Una stagione eversiva alla cui definizione storica e giudiziaria a vent'anni di distanza, in un Paese normale, tutte le forze sane dovrebbero contribuire con sincerità, all'unisono e senza risparmio di energie, innanzitutto per dare giustizia alle vittime e costruire finalmente un futuro di trasparenza e legalità per l'intera comunità nazionale.
Men che meno, frapporre, anzi, millantare presunte prerogative costituzionali del primo cittadino la cui asserita tutela viene inevitabilmente ad intralciare il regolare svolgimento dell'attività giudiziaria in uno scenario così fosco.
Il verdetto della Corte Costituzionale dopo cinque mesi, facendo prevalere l'interesse del Presidente della Repubblica a vedere distrutte le sue intercettazioni indirette con Mancino, finisce per mettere il Quirinale al di sopra della legge, attribuendogli una supremazia giuridica che lo Stato di diritto non può evidentemente contemplare.
Bisognerà aspettare le motivazioni di questa sentenza ma già da adesso si può affermare che, per effetto di essa, la stessa Costituzione e l'equilibrio dei poteri ne risultano gravemente deformati, destrutturati, forse irrimediabilmente compromessi.
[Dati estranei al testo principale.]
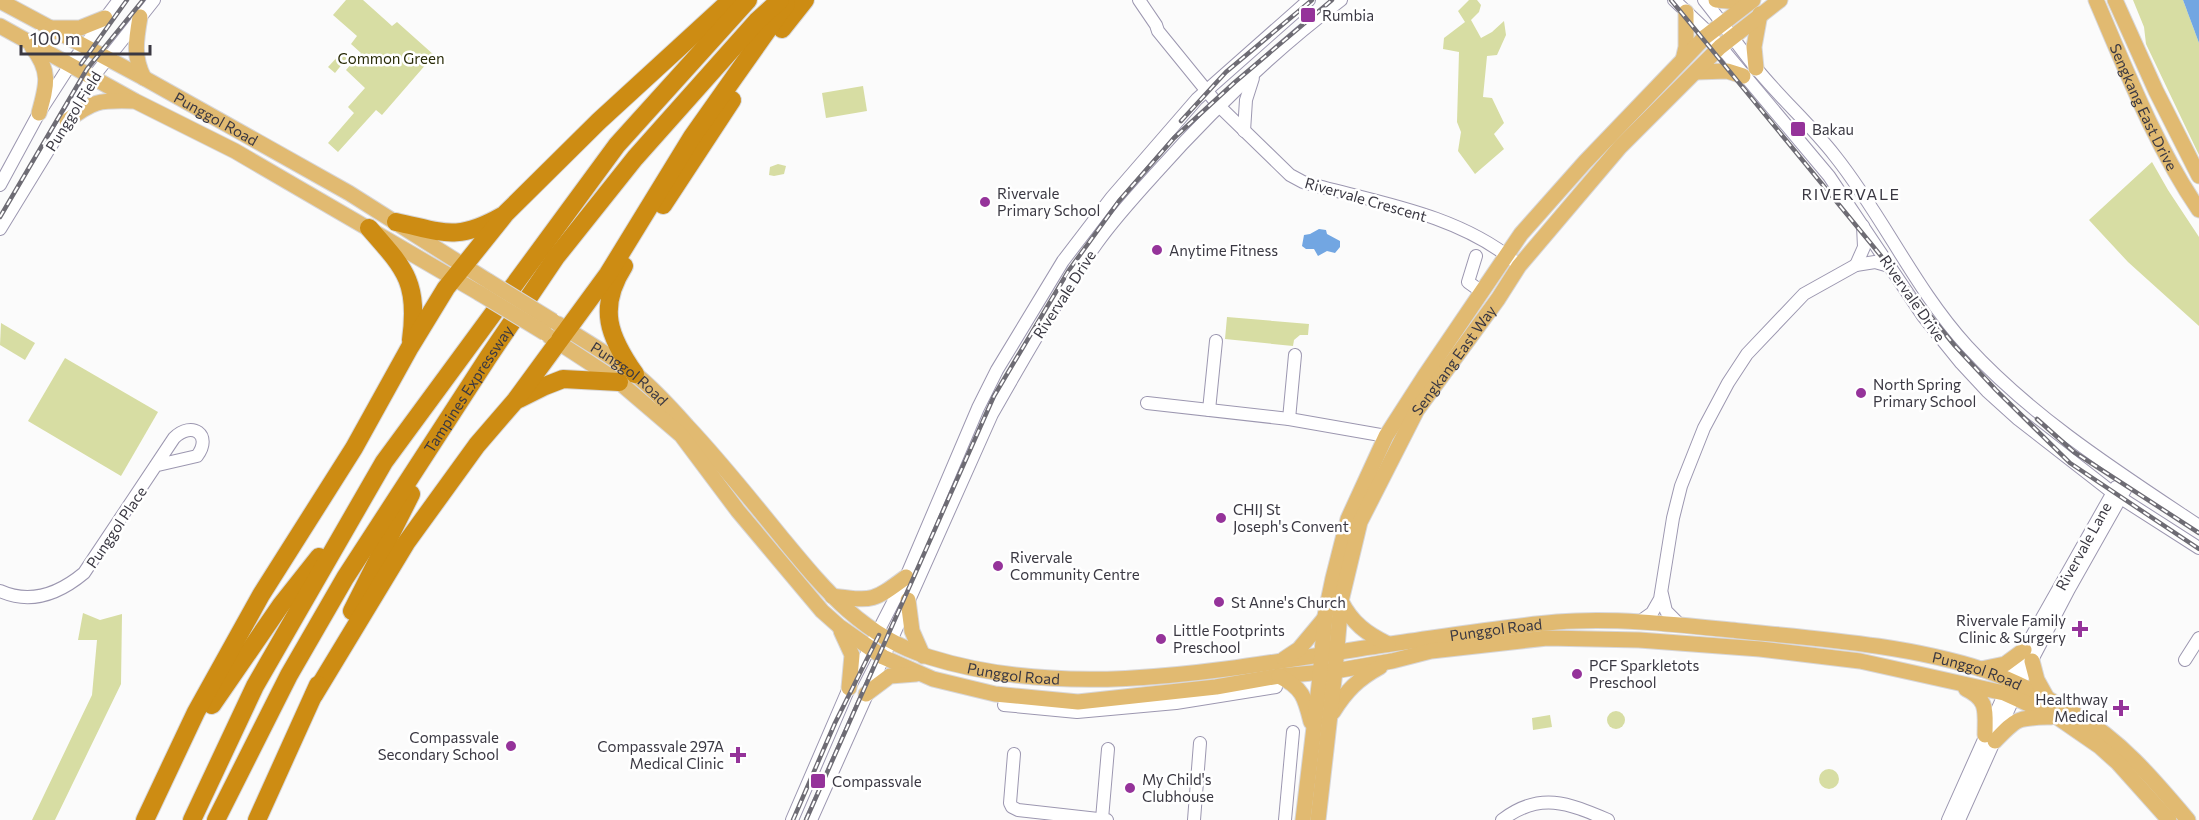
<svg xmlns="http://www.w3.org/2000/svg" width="2199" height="820" viewBox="0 0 2199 820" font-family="Commissioner,sans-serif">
<rect width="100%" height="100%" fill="#fbfbfb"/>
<g fill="#d7dda3">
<path d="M 346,0 L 363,0 L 392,26 L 397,22 L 434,55 L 382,115 L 376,110 L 338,152 L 328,143 L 354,113 L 348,107 L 365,88 L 346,70 L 361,53 L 351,44 L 357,36 L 333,15 Z"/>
<path d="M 1469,0 L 1477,0 L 1481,5 L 1479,12 L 1471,20 L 1481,38 L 1492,32 L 1504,21 L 1506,35 L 1497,55 L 1487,56 L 1483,97 L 1492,98 L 1504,123 L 1494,134 L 1504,149 L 1475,174 L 1458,151 L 1461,132 L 1457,122 L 1459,52 L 1443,49 L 1444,38 L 1465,22 L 1458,11 Z"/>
<path d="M 2133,0 L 2183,0 L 2199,43 L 2199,155 L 2146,44 L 2144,27 Z"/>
<path d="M 341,53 L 347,58 L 335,73 L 328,67 Z"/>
<path d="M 863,86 L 867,111 L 826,118 L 822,93 Z"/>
<path d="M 2152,162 L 2168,190 L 2199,237 L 2199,326 L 2128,262 L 2089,220 Z"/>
<path d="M 778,164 L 786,166 L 784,174 L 774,176 L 769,175 L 770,167 Z"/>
<path d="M 1227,317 L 1309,324 L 1308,335 L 1300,335 L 1294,340 L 1293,346 L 1225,339 Z"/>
<path d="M 1,323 L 35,343 L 25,360 L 0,345 Z"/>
<path d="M 65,358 L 158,412 L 121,476 L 28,421 Z"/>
<path d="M 83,613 L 100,620 L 122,614 L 121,684 L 55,820 L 32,820 L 92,695 L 97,640 L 78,640 Z"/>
<circle cx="1616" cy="720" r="9"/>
<path d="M 1550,715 L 1552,727 L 1533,730 L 1532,718 Z"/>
<circle cx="1829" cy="779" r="10"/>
</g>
<g fill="#72a6e2">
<path d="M 2183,0 L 2199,0 L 2199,43 Z"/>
<path d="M 1319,229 L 1326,230 L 1327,234 L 1340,241 L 1340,247 L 1335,253 L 1327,251 L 1318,256 L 1314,249 L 1306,249 L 1302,246 L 1304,235 L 1310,234 Z"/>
</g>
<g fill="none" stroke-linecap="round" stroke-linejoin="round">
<defs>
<g id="minor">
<path d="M 1139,0 L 1156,25 L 1158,31 L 1219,106 L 1290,175 L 1303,182 C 1374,202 1455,213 1514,261"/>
<path d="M 1674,0 L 1709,33 L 1829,176 L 1923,316 L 1961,363 L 1987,391 L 2018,419 L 2113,493 L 2199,548"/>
<path d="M 1704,0 C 1722,22 1738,46 1756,68 C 1781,99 1811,125 1835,156 C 1883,216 1915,289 1967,346 C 2033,418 2118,472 2199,526"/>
<path d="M 1244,131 L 1246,100 L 1253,78"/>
<path d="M 0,185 L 39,113 L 70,65 L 119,0"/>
<path d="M 0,229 L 93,77 L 154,0"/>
<path d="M 1476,256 L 1468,282 L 1482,292"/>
<path d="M 1856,265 L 1864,247 L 1863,226"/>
<path d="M 1147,403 L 1289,419 L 1386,436"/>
<path d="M 1209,410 L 1216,341"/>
<path d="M 1289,419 L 1295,355"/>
<path d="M 0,591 C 31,605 60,593 84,573 L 174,438 C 192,420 213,435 197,456 L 158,465"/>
<path d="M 1662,594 L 1666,611 L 1680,625"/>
<path d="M 1638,623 L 1652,613 L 1660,599 L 1673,518 L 1681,486 L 1704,428 L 1728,383 L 1747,354 L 1804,294 L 1856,265 L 1875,262 L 1889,266"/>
<path d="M 2185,660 L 2199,638"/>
<path d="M 1004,705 L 1077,712 L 1176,703 L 1276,687"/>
<path d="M 1014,754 L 1010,803 L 1012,807 L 1018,810 L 1107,820"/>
<path d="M 1102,819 L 1108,749"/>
<path d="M 792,820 L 849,688 L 906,577 L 978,408 L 997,370 L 1063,261 L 1112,197 L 1197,99 L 1309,0"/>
<path d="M 811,820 L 992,414 C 1025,356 1058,298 1097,243 C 1114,219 1135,196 1155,174 C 1211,111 1274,51 1341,0"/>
<path d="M 1194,820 L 1200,743"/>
<path d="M 1285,820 L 1293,732"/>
<path d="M 1502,820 C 1540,791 1568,803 1608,820"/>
<path d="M 1948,820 L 2024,650 L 2116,487"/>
<path d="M 1959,820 L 2023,677 L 2069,589 L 2130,481"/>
</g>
<g id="major">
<path d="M 1716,0 L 1739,2 L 1745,0"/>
<path id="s1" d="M 2096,0 C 2126,70 2156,147 2199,210"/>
<path d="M 2115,0 L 2156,91 L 2199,176"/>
<path id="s2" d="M 0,1 L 144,78 L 349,193 L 488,281"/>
<path d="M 140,17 C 136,40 133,57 144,78"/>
<path d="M 0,26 L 135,101 L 235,151 L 479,293"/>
<path d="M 51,28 L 80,28 L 105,18"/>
<path d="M 32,47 C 51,71 47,85 39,113"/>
<path d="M 1683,60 L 1686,47 L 1686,12"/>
<path d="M 1756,68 L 1754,47 L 1760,14"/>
<path d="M 1696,72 L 1727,71 L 1743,76"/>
<path d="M 67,121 C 93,101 99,100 132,101"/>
<path id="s3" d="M 558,324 C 584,340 611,356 635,374 C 654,389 671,408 687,426 C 721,462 751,500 782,538 C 825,590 862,636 929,657 C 1075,703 1236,667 1384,645 C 1441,637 1499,627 1557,622 C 1615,617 1682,625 1740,631 C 1820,639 1908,645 1984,670 C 2016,681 2046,697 2075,714 C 2120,739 2155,781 2188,820"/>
<path d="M 550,337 L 619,382 L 681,435 L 738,511 L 822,611 L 840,627 L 883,657 L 933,679 L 995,694 L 1078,702 L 1216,687 L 1279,676 L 1335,671 L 1392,661 L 1431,651 L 1547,638 L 1639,640 L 1760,649 L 1860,661 L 2004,693 L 2057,717 L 2099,746 L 2118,763 L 2169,820"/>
<path d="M 832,596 C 874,601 872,602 906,577"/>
<path d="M 908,600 L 912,631 L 923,656"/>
<path d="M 1341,601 C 1352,623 1367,634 1388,644"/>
<path d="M 841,631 L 852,655 L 849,688"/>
<path d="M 1284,659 L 1299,649 L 1324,619"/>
<path d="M 2032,661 L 2037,680 L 2047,698"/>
<path d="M 1981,669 L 2005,664 L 2024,650"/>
<path d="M 1279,676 C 1303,688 1305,698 1311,722"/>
<path d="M 1966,689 C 1989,700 1985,712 1985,735"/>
<path d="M 866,694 L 890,676 L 916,674"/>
<path d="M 1333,712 C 1346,691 1358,679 1380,667"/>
<path d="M 1995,741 C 2018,717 2017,718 2051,717"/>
<path d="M 1303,820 L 1320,677 L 1325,616 L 1333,578 L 1348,519 L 1386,436 L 1424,377 L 1521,234 L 1585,162 L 1705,37 L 1753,0"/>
<path id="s4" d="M 1318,820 L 1335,671 L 1341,601 L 1360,522 L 1417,410 L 1498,299 L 1519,266 L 1620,147 L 1720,47 L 1780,0"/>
</g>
<g id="highway">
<path d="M 782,29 L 805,0"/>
<path d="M 663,205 L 732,100"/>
<path d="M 396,222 C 443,232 456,242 502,216"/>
<path d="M 369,228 C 405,269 419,282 411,340"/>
<path d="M 624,266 C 597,308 609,337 635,374"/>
<path d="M 519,399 L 545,386 L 563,379 L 619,382"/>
<path d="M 352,611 L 411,494"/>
<path d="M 314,695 L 406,543 L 477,445 L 515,401 L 608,274 L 692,137 L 786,4"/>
<path d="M 212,705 L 281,605 L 319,557"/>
<path d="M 145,820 L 196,712 L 261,595 L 354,448 L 410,347 L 446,288 L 506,213 L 599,121 L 731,0"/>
<path d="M 192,820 L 255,686 L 384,462 L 617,145 L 748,0"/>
<path id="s5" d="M 216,820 L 289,675 L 345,578 L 489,356 L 556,257 L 635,158 L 757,21 L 780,0"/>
<path d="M 257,820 L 318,685"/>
</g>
</defs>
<use href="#minor" stroke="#9c97b0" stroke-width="14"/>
<use href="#major" stroke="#d8d7d9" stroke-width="17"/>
<use href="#highway" stroke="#d8d7d9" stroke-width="20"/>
<use href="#minor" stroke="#fff" stroke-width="12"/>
<use href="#major" stroke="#e1ba71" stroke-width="15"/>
<use href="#highway" stroke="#cd8c13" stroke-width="18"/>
<defs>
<g id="rail">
<path d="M 1671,0 L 1955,346 L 1996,390 L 2070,463 L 2199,549"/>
<path d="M 81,64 L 127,0"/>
<path d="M 1181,121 L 1226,72 L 1312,0"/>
<path d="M 0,217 L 87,69 L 143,0"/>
<path d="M 2037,419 L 2074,452 L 2199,533"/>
<path d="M 793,820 L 835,723 L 879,635"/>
<path d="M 806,820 L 994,396 L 1069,270 L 1119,201 L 1174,138 L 1235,82 L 1332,0"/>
</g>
</defs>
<use href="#rail" stroke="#6e6c74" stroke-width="4.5"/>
<use href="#rail" stroke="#fff" stroke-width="2" stroke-dasharray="7" stroke-linecap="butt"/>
<defs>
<g id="major-bridge">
<path d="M 488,281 L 553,321"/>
<path d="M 479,293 L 545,333"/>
</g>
</defs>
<use href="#major-bridge" stroke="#d8d7d9" stroke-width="17" stroke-linecap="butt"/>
<use href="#major-bridge" stroke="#e1ba71" stroke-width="15"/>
</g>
<g fill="#95339a" stroke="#fff" stroke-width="2">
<rect x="1300" y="7" width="16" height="16" rx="3"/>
<rect x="1790" y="121" width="16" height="16" rx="3"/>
<circle cx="985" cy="202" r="6"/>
<circle cx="1157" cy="250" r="6"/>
<circle cx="1861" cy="393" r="6"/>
<circle cx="1221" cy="518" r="6"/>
<circle cx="998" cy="566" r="6"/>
<circle cx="1219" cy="602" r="6"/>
<path d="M2077 620h6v6h6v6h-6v6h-6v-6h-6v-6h6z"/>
<circle cx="1161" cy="639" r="6"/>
<circle cx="1577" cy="674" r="6"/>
<path d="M2118 699h6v6h6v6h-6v6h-6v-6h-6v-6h6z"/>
<circle cx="511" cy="746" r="6"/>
<path d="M735 746h6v6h6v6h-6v6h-6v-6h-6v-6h6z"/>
<rect x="810" y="773" width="16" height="16" rx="3"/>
<circle cx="1130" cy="788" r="6"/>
</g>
<g text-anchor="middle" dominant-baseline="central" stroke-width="5" stroke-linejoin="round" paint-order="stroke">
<g font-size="15" fill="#3a3842" stroke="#fff" text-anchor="start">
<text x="1322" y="15">Rumbia</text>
<text x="1812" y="129">Bakau</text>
<text x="997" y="193">Rivervale<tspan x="997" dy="17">Primary School</tspan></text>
<text x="1169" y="250">Anytime Fitness</text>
<text x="1873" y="384">North Spring<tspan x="1873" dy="17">Primary School</tspan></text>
<text x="1233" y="509">CHIJ St<tspan x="1233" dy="17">Joseph's Convent</tspan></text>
<text x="1010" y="557">Rivervale<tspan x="1010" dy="17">Community Centre</tspan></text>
<text x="1231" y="602">St Anne's Church</text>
<text x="2066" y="620" text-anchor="end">Rivervale Family<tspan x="2066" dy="17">Clinic &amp; Surgery</tspan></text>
<text x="1173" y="630">Little Footprints<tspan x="1173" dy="17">Preschool</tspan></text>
<text x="1589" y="665">PCF Sparkletots<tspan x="1589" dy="17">Preschool</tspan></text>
<text x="2108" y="699" text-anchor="end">Healthway<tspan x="2108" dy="17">Medical</tspan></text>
<text x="499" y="737" text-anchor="end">Compassvale<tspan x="499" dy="17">Secondary School</tspan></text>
<text x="724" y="746" text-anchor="end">Compassvale 297A<tspan x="724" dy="17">Medical Clinic</tspan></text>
<text x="1142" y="779">My Child's<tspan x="1142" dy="17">Clubhouse</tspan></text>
<text x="832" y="781">Compassvale</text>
</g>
<g font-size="15" fill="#2a2c09" stroke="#fff">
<text x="391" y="58">Common Green</text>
</g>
<g font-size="15" fill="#3a3842" stroke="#fff">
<text stroke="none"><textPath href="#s1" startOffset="117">Sengkang East Drive</textPath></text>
<text transform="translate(73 111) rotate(-58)">Punggol Field</text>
<text stroke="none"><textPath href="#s2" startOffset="246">Punggol Road</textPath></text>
<text transform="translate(1366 199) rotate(16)">Rivervale Crescent</text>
<text transform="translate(1064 294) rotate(-57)">Rivervale Drive</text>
<text transform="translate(1913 298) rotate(55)">Rivervale Drive</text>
<text stroke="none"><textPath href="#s4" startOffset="489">Sengkang East Way</textPath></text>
<text stroke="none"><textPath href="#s3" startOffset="87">Punggol Road</textPath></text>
<text stroke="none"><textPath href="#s5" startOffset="500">Tampines Expressway</textPath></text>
<text transform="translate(116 527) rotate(-56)">Punggol Place</text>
<text transform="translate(2083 546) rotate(-61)">Rivervale Lane</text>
<text stroke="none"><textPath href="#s3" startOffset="1077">Punggol Road</textPath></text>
<text stroke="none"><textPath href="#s3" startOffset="591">Punggol Road</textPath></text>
<text stroke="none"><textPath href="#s3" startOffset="1563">Punggol Road</textPath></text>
</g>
<g font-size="16" letter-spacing="1.5" fill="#3a3842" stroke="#fff">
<text x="1851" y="193">RIVERVALE</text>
</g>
</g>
<path d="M21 45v9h129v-9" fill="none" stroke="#3a3842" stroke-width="3"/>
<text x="30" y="45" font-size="18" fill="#3a3842" stroke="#ffffff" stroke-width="4.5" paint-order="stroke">100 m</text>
</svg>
Quella pronunciata dalla Consulta è una sentenza che contraddice se stessa, la sua natura e la sua funzione di organo costituzionale, e che ha molto a che fare con una scelta contingente di convenienza politica, come paventava l'estate scorsa il costituzionalista Gustavo Zagrebelsky proprio dalle colonne di Repubblica.
Eppure il fondatore di questo giornale, rimasto sordo a tutte le numerosissime argomentazioni che da settori importanti e autorevoli dell'opinione pubblica sono state avanzate per consigliare prudenza a Napolitano e tirando dritto su una impervia e pericolosa china, così ha avuto l'ardire di commentare:
"Quello compiuto da alcune forze politiche e mediatiche non è dunque un errore commesso in buona fede ma una consapevole quanto irresponsabile posizione faziosa ed eversiva che mira a disgregare lo Stato e le sue istituzioni. Sembra quasi un fascismo di sinistra."
Ecco, le sue sono esattamente le parole che un vecchio fascistone userebbe, preferibilmente dopo una mimetizzazione di lungo corso nel nebulosissimo e non identificato liberalismo di sinistra, per celebrare l'incoronazione, per volontà di Dio, del monarca assoluto Re Giorgio I da parte di una Corte Costituzionale ormai autodegradatasi a tappezzeria quirinalizia.